→ TASKS TO COMPLETE
[A] In the Koeks.NET project post, how long are the signed URLs for images set to remain valid?
[B] Please rewrite the paragraph of the Koeks.NET project post that begins "To generate the signed URL" as a short bulleted list that keeps its main facts.
[C] Carry the Koeks.NET project post forward from its final sentence with the next section.

Earlier this year, I embarked on making much needed improvements and addition of new features to my 4th year project. After obtaining approval from University, I resolved to rename my project to Koeks.NET – Koeks, because that is my online nickname, and .NET because I am building a social networking system for Android devices. This post briefly touches on enhancements added to the project thus far. It is also important to note that I have written all my code from scratch – I am not reusing any code from my BTech IT (Software Development) project. I do have plans of publishing this project towards the end of 2019. 

Managing Files using Google Cloud Storage

This is probably the most exciting addition to my project. Last year, all files uploaded by users were stored on the VPS server hosting my Web API and database. This year, I have resolved to store all user files on the cloud, using Google’s Cloud Storage API. All files are stored as objects in buckets. Prior to storing the file on my Google Cloud Storage Bucket, an image gallery must be created on the database server, together with an image gallery item record, which stores a reference to the file on Google Cloud Storage. This record also contains additional information about the file such as the size, type, and any tags. 

Retrieving an image from a google cloud storage bucket is simple – to do this, you create a signed URL which has a set expiration time. My signed URL’s are to remain valid for 2 hours. Loading images into ImageView controls are simple, through using an Android Library called Glide

A Google Cloud Storage bucket containing some image files uploaded from the Android app

To generate the signed URL, the server needs to provide details about the object (this is stored in the database), as well as expiration details and server credentials. If everything is valid, a signed URL is generated and returned to the Android App. Only then can an image be retrieved and loaded into ImageView controls.  

The underlined link indicated the signed URL link for an image. This is generated on the Web API after everything checks out

Image Labeling

Where would we be if API’s did not exist? When user’s create new houses (their own social circles), they need to provide basic details to their house, together with a house display picture and some image tags. To provide some level of intelligence to my mobile application, I resolved to using Google’s Cloud Vision API which uses powerful machine learning models in returning labels for an image sent for processing. The logic I used here was to first compress the image on the client side (android app), then send this image to my Web API which then sends the image to Google’s Cloud Vision API using my server credentials (this is a json file, obtainable from Google’s Cloud Platform Console). Communicating to Google’s Cloud Services are a breeze, thanks to their .NET Client Libraries. Users can add tags to their house, or use the ones returned from Google Cloud Vision analysis.

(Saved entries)

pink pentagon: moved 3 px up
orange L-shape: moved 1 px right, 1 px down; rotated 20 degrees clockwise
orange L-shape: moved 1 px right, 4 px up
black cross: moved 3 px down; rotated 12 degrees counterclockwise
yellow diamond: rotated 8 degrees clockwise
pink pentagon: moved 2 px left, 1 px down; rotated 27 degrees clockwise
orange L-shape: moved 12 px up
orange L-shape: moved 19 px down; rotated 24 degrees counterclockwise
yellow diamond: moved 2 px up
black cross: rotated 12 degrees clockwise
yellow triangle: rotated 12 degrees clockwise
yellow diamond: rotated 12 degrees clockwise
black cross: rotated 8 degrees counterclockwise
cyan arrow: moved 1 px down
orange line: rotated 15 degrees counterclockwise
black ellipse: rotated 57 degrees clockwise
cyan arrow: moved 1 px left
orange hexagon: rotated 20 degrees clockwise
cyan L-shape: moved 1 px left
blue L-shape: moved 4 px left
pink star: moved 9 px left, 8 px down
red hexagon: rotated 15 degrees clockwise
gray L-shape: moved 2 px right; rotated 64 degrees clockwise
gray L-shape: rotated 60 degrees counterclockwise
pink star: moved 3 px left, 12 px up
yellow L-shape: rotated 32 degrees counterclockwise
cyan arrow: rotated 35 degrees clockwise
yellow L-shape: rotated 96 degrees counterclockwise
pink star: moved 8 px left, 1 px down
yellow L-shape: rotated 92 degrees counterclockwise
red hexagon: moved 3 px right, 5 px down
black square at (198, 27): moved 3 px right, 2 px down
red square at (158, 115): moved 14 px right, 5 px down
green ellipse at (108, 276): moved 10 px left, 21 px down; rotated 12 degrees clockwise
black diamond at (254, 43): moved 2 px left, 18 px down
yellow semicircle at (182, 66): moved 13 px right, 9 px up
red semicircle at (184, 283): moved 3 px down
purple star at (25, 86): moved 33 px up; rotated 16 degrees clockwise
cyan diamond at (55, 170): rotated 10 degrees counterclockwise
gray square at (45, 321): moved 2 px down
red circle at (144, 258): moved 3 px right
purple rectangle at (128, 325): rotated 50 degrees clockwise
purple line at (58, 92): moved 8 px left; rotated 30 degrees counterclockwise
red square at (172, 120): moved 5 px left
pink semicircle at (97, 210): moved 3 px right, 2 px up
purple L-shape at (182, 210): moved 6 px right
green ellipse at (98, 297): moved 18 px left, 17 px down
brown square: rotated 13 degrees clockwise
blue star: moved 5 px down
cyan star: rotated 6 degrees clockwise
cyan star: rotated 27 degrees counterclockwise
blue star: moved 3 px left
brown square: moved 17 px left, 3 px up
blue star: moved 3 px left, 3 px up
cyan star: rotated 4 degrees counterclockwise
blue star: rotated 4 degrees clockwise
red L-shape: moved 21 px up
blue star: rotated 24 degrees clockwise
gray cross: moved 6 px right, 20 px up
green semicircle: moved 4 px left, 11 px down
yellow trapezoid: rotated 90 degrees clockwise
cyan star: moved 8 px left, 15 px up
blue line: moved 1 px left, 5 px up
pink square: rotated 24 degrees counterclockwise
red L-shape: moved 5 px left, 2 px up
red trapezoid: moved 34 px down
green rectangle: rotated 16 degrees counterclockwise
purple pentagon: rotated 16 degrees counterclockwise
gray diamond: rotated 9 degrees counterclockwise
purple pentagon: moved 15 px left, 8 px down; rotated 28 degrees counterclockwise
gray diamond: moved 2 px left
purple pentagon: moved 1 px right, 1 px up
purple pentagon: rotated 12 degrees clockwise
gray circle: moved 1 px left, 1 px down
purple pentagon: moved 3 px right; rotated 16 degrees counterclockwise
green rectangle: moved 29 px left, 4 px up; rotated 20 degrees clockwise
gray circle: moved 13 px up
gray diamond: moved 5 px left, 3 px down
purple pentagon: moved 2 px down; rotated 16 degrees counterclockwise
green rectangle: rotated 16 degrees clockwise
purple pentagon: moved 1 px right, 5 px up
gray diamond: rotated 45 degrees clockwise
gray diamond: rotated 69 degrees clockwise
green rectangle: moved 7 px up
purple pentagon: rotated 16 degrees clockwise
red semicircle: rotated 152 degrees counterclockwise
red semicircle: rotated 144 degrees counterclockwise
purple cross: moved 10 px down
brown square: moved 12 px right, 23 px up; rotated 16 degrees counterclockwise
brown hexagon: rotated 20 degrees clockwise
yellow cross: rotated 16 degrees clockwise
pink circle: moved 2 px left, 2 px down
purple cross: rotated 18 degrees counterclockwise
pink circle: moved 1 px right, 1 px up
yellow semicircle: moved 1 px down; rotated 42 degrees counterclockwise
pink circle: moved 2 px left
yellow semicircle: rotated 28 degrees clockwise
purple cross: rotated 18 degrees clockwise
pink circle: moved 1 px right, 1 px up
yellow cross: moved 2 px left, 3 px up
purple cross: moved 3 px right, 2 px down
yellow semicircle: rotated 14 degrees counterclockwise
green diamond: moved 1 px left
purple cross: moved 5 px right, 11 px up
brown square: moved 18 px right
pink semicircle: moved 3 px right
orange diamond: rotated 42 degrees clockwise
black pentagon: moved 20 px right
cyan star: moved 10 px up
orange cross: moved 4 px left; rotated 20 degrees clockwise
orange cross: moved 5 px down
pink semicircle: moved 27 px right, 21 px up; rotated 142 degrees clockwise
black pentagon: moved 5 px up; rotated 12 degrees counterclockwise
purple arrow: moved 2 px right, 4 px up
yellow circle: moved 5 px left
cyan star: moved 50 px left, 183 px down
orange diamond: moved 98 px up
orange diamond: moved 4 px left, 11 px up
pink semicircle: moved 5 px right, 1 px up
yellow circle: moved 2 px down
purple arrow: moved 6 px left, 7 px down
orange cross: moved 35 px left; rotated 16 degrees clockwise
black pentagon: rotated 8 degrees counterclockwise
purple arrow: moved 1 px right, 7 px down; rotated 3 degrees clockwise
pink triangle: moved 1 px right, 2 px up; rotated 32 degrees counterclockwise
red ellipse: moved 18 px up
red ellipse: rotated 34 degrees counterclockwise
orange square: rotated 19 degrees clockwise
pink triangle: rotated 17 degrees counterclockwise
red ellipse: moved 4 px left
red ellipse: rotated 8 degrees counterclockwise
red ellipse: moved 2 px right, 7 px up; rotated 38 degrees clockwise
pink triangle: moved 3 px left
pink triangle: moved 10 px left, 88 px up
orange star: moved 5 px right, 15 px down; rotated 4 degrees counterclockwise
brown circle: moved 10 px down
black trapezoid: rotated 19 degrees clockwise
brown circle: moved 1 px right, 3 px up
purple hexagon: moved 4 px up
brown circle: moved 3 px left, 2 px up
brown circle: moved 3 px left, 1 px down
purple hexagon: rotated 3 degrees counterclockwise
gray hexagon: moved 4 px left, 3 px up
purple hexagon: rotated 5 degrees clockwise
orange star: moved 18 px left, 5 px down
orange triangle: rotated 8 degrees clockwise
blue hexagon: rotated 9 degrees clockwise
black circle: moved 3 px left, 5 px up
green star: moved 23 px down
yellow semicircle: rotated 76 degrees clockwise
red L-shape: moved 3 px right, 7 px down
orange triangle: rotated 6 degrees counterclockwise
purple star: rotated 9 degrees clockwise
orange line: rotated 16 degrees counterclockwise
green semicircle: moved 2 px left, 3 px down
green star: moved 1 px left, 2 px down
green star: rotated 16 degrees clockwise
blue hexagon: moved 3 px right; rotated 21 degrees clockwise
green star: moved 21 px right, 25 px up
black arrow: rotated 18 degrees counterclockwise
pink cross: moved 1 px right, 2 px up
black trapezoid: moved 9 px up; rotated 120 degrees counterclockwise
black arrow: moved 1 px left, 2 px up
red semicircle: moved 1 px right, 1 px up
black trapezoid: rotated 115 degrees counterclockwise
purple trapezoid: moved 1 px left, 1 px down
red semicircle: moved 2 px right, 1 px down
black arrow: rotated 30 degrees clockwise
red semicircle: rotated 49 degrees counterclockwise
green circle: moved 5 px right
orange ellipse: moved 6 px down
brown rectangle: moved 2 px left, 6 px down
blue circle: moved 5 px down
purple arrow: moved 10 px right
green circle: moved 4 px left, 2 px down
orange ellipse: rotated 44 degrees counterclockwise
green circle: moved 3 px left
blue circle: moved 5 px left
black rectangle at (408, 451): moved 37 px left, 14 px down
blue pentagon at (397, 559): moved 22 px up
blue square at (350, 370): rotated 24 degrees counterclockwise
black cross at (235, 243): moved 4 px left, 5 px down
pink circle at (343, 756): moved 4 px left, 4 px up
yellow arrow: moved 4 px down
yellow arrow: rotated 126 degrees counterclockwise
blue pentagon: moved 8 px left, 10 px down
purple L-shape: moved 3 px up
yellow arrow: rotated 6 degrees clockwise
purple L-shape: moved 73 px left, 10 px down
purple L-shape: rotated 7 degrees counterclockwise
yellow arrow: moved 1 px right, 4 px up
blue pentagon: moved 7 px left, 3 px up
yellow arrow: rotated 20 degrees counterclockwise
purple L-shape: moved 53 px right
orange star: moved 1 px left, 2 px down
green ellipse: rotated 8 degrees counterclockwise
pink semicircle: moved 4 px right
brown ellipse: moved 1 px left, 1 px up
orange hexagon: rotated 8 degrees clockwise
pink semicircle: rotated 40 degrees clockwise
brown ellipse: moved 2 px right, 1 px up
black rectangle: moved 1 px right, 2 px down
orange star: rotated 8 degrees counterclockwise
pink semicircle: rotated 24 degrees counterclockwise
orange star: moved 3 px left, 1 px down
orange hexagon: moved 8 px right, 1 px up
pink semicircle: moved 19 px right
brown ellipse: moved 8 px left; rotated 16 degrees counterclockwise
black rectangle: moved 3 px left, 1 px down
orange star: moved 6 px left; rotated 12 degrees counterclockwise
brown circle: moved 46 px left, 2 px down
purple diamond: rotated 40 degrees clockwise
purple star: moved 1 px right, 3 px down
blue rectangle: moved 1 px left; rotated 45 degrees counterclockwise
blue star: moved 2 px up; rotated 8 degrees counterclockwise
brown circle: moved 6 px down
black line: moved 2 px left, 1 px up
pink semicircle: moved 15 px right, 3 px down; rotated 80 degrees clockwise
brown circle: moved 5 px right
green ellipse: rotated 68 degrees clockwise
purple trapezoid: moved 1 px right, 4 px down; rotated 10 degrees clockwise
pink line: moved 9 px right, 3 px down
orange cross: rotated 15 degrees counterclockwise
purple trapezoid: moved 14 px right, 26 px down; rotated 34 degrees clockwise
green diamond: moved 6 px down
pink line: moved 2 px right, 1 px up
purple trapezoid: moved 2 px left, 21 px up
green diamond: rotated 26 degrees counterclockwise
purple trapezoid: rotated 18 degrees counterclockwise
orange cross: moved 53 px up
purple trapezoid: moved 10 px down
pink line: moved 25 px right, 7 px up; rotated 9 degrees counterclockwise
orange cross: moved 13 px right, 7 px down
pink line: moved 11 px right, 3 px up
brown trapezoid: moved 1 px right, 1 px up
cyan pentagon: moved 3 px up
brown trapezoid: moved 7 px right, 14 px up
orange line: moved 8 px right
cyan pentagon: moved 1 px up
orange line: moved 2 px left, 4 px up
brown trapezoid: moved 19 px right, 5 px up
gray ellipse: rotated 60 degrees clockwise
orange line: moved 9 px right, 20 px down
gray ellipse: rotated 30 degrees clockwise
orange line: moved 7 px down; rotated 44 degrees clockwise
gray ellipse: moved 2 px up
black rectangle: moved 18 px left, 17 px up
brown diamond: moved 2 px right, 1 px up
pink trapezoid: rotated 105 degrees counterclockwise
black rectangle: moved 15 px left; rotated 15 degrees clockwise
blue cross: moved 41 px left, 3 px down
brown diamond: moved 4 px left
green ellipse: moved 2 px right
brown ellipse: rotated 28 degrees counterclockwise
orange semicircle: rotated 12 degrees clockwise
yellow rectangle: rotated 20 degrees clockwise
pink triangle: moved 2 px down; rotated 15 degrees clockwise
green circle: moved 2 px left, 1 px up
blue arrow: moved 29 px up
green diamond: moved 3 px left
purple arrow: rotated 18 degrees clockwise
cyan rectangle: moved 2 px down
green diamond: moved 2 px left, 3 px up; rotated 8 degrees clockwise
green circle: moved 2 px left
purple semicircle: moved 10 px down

→ PER-TASK OUTPUTS
[A] Two hours.

[B]
- To generate a signed URL, the server provides the object's details (stored in the database), expiration details and server credentials.
- If everything is valid, a signed URL is generated and returned to the Android app.
- Only then can the image be retrieved and loaded into ImageView controls.

[C]
Voice Guided Help, using Google’s Text-To-Speech API

I figured it would be nice to get voice-guided help for users trying to create houses on Android tablets. After digging a bit on the web, I found this is possible, using Google’s Text-To-Speech API. Again, this was easy to implement thanks to Google’s .NET client libraries. The process is similar to image tagging – I send text to my Web API which sends this data to Google’s Text To Speech API for synthesizing (after server credentials are validated). I then store the result (mp3 file) on the server, return it to the mobile phone, and delete the mp3 file from the server. Implementing a media player on Android was simple, thanks to Google’s EXO Player library. I do have plans of using this player when I get to creating my news feed. 


Enhanced House Manager on Tablet

The goal here is to build an Android App that looks and feels great for mobile and tablet users. I have started work on building a House Manager, which is a sub-system that allows house administrators to control various aspects to their house. They can add or remove house members/admins, modify details to their house, and view advanced high-level reports of their house. When a house administrator wishes to view details about house(s) they manage, they are shown a menu, together with basic statistics to the selected house they manage. 


Enhanced Help and Support Functionality

To make my Help and Support Functionality as lively as possible, I make use Firebase Cloud Messaging to push updates to any help topic a user might be viewing on their phone. When a user provides their rating for a specific help item, this data is saved to the database and updated on user’s mobile devices only if they are currently viewing help and support. A user’s Firebase token is saved to Koeks.NET database and updated each time a user logs into their account (to ensure their token stays up to date). The video below illustrates how ratings are updated live as a user from another mobile device provides their rating. 


Enhanced About Application

This is just a little extra I thought I should throw in. When users want to view details about the application, they can view the approval letter from the university, together with social media links and credits. Nothing to much to write about this part of the application (it is self explanatory).


ReCaptcha – Preventing Spam Logins

Another extra I thought would be worth implementing. Adding ReCaptcha is easy if you follow documentation provided by Google. My logic here is, for every 6 failed requests, ReCaptcha should kick in, to verify whether the user is real or is a robot (I am not even sure if you can get robots on Android devices – I know with web, spam bots are all over the show). I use my Realm database to keep track of the number of failed attempts. After a user succeeds in logging in, this count is reset to zero. 


This is just the start of a great project. It is a little hard balancing my studies, that fragment of a social life, caffeine addiction and providing help to other students at the computer labs. I have a lot more planned for this project. I still remain confident this project will see its completion towards the end of 2019. At the end of the day, talk is cheap. What does the real talking are your actions.